At the ALMA/ASTE booth, researchers and engineers gave explanations about the exhibitions which include posters about the latest scientific results and the importance of millimeter/submillimeter astronomy, a 1/10,000-scale diorama model reproducing the geography of the ALMA site with indicators of antenna locations, and movies of the ALMA site in Chile captured by drone.
In the mini-lectures, Seiichi Sakamoto (the Director of the NAOJ Chile Observatory), Masaaki Hiramatsu (Assistant Professor), and Yusuke Miyamoto (Specially Appointed Assistant Professor) talked about the capabilities of the ALMA telescope, difficulties in operations in Chile, and the latest scientific results of ALMA. The mini-lectures attracted the audience of 150 people in total.

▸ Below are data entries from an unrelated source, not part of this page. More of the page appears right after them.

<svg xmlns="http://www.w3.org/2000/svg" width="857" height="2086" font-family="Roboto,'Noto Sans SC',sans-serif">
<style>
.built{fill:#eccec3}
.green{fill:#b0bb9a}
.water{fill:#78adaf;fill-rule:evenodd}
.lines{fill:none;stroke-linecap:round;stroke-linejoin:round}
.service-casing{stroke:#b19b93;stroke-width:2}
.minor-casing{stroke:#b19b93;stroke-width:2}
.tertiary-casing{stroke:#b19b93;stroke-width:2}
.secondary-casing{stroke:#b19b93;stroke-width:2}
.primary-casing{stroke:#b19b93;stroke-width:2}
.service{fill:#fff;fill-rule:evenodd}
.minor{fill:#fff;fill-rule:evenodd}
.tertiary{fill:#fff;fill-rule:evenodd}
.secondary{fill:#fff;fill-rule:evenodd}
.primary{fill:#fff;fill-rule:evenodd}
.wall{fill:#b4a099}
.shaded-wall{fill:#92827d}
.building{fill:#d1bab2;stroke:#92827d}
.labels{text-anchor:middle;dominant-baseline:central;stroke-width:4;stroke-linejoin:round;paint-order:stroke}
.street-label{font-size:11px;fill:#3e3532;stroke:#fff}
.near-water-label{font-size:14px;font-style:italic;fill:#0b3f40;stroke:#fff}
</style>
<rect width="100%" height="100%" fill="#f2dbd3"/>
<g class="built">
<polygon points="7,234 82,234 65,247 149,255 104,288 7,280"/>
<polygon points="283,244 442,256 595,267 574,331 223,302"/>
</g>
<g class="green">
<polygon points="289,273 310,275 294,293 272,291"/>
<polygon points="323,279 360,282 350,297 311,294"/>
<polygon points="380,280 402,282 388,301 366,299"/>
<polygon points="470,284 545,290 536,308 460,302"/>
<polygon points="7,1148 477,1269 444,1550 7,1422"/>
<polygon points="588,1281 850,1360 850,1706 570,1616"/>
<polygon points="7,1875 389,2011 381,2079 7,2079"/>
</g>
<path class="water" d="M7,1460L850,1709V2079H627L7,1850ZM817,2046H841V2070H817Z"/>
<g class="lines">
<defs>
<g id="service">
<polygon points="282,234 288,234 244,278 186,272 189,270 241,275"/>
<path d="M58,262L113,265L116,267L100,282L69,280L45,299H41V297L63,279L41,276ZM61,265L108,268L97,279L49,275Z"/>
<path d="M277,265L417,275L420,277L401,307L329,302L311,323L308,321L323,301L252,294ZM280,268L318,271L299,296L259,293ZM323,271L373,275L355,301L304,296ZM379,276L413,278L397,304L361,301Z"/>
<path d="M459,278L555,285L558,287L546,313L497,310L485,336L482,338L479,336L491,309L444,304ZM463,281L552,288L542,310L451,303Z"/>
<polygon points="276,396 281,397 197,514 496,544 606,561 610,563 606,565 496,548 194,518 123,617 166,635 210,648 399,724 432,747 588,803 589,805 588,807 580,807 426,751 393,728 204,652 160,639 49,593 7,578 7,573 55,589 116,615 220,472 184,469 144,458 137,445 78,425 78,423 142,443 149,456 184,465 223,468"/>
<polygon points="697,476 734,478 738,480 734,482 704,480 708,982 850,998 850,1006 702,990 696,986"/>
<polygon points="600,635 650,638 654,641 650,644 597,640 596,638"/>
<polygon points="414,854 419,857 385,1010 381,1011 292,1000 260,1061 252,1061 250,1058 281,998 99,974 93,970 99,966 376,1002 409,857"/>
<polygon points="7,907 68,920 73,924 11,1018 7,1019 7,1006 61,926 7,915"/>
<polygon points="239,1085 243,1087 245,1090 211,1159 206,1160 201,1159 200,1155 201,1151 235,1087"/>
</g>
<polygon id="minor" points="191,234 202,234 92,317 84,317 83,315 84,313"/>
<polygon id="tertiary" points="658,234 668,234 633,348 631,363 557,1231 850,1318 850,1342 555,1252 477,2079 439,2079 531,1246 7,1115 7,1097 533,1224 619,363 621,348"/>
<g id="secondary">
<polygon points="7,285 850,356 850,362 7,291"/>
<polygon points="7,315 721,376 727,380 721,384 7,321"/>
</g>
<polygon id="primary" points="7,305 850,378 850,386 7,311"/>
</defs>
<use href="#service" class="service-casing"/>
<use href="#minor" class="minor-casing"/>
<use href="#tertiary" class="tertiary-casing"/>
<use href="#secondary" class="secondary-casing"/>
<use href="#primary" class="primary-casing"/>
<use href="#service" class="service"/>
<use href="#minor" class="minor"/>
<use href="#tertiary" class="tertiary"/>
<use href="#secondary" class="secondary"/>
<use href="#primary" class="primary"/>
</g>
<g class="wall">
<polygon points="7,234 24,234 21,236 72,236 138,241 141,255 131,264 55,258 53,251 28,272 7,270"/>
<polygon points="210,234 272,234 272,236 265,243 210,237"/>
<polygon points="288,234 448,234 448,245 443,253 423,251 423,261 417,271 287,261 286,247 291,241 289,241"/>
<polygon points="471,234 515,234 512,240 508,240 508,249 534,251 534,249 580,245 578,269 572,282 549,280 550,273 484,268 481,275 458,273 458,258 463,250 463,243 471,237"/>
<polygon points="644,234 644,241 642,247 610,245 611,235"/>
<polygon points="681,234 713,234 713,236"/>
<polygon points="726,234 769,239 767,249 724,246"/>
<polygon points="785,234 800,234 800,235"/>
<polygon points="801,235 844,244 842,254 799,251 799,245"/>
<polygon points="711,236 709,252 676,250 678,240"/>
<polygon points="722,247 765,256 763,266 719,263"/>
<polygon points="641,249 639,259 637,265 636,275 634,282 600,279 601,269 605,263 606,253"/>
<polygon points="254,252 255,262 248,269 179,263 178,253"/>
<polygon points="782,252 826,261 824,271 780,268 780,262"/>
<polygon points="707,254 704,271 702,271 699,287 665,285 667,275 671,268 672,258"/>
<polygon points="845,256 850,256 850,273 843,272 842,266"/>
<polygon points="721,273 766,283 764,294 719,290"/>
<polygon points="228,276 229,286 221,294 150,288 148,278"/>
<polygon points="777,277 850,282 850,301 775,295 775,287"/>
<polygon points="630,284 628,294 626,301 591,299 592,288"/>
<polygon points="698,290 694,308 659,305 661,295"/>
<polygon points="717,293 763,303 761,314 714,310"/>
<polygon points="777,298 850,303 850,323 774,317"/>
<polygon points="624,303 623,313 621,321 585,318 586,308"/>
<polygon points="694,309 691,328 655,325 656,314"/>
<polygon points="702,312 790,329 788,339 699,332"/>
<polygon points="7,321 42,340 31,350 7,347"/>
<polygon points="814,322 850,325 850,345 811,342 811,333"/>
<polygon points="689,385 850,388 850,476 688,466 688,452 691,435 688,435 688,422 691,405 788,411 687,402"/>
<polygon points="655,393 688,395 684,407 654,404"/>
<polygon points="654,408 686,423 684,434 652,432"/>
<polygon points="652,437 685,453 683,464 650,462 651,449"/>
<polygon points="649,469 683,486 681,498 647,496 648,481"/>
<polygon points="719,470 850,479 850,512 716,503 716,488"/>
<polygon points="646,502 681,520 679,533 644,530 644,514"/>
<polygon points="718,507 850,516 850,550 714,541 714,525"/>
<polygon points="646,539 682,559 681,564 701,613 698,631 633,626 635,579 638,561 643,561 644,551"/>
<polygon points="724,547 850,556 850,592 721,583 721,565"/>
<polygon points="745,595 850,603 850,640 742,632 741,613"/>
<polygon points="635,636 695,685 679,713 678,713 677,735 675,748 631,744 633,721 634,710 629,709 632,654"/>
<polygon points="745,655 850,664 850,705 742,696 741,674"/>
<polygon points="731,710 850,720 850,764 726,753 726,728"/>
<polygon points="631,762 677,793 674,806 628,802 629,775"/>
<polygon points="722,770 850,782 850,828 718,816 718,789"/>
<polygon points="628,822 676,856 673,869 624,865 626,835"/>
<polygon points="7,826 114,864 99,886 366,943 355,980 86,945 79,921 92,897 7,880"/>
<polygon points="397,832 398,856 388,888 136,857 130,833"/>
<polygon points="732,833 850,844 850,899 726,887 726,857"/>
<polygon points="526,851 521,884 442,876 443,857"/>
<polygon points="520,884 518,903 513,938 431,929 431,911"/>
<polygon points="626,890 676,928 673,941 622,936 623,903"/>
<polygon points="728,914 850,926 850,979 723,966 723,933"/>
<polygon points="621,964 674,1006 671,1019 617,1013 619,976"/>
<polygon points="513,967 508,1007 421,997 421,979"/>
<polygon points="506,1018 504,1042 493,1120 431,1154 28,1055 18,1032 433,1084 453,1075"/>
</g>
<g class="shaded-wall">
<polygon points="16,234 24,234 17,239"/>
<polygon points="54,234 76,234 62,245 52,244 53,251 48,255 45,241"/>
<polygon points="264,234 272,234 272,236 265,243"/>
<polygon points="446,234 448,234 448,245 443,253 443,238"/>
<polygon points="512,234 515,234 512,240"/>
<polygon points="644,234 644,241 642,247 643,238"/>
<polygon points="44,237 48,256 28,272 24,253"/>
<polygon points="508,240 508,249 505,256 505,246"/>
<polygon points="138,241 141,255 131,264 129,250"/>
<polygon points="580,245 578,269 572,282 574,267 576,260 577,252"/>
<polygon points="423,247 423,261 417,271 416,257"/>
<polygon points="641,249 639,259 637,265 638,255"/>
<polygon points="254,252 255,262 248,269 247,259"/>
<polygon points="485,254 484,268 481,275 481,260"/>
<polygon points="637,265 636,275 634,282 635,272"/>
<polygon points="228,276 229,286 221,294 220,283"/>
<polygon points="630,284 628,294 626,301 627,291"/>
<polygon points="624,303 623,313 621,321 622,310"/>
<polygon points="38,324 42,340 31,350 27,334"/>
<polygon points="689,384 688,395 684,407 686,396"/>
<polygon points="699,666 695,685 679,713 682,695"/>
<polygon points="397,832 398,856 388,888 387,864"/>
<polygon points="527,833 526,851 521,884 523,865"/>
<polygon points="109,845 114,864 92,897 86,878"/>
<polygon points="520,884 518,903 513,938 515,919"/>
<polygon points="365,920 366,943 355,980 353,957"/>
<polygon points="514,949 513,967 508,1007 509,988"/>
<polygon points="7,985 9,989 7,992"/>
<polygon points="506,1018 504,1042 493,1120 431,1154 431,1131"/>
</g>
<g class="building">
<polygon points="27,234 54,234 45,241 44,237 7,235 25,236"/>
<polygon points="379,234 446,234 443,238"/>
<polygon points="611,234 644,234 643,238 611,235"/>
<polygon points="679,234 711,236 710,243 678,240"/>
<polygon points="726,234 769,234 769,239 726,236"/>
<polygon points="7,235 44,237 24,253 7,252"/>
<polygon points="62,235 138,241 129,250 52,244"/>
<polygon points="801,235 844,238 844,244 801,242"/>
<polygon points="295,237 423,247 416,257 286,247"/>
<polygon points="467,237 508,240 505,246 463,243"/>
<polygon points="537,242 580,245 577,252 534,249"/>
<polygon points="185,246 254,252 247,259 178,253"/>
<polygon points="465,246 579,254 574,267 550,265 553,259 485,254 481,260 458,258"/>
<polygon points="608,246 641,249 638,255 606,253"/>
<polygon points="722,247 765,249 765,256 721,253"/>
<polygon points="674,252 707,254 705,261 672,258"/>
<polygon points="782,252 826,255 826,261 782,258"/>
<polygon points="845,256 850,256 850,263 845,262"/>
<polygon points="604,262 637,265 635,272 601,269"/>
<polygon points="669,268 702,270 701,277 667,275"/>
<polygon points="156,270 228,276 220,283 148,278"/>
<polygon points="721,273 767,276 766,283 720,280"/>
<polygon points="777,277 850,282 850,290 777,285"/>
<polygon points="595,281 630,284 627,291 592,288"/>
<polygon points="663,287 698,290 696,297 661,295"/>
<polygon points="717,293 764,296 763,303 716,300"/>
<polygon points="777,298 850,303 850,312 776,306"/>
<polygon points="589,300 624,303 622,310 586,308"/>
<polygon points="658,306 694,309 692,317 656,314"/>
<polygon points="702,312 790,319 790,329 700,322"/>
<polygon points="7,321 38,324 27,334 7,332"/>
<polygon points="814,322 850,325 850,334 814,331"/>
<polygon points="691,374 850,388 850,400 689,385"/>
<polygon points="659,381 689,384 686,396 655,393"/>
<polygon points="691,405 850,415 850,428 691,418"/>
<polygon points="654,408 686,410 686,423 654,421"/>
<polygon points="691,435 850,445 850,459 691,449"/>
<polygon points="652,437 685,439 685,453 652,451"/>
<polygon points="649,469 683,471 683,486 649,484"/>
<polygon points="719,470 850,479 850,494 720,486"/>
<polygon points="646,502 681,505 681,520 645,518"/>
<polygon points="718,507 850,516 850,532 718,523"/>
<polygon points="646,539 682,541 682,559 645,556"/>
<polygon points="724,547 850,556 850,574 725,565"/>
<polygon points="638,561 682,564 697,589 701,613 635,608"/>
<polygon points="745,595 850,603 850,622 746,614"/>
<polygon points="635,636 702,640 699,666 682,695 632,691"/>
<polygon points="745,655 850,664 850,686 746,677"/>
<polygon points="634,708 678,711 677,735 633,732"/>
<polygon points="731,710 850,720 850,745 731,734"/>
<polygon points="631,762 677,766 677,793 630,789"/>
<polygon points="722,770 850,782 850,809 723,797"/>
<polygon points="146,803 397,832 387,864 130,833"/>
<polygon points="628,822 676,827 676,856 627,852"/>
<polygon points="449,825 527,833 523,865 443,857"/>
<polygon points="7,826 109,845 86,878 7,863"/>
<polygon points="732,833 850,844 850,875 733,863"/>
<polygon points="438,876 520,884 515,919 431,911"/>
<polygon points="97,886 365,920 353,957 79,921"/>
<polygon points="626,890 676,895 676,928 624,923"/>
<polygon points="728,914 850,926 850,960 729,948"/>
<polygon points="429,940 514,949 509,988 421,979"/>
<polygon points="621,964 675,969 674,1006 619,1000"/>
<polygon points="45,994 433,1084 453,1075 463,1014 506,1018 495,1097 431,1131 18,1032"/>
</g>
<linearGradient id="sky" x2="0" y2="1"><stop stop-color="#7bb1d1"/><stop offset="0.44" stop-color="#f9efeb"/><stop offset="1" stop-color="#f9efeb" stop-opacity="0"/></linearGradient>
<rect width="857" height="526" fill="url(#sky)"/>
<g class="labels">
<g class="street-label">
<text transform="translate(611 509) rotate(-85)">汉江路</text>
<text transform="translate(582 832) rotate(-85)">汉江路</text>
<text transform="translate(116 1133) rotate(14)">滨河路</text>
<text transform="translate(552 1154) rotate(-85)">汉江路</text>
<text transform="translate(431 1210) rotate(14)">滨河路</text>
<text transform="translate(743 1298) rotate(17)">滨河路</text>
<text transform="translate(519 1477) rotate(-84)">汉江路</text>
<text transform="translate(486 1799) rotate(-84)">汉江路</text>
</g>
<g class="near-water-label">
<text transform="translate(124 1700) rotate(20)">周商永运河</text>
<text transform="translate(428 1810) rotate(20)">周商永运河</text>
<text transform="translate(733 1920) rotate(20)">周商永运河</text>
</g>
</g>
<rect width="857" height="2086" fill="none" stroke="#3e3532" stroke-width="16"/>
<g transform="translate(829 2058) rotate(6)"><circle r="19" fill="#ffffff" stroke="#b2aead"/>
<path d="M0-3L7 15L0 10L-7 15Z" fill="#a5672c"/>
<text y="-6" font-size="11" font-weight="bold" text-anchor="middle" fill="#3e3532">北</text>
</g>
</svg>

As a new attraction, “radio coloring” was introduced for understanding the basics of radio astronomy. A radio telescope creates a radio image by combining the data of radio field intensity measured in various parts of the sky. In radio coloring, people are given a grid sheet with a different number on each square. The number (0 to 5) corresponds to the radio intensity based on the actual radio image obtained by ALMA observation. By filling each numbered square with a different color, a shape of an astronomical object appears showing the radio intensity measured in each part. Nowadays, making a radio image has been performed with computers acutually, but radio astronomers 30 years ago were coloring a grid sheet like this to make an image of an observed object in Nobeyama. By experiencing radio coloring, participants can understand how radio astronomers were working in the old days. Although it was not easy to complete the grid sheet with many numbered squares to fill in, radio coloring looked like enjoyable fun experience for all ages.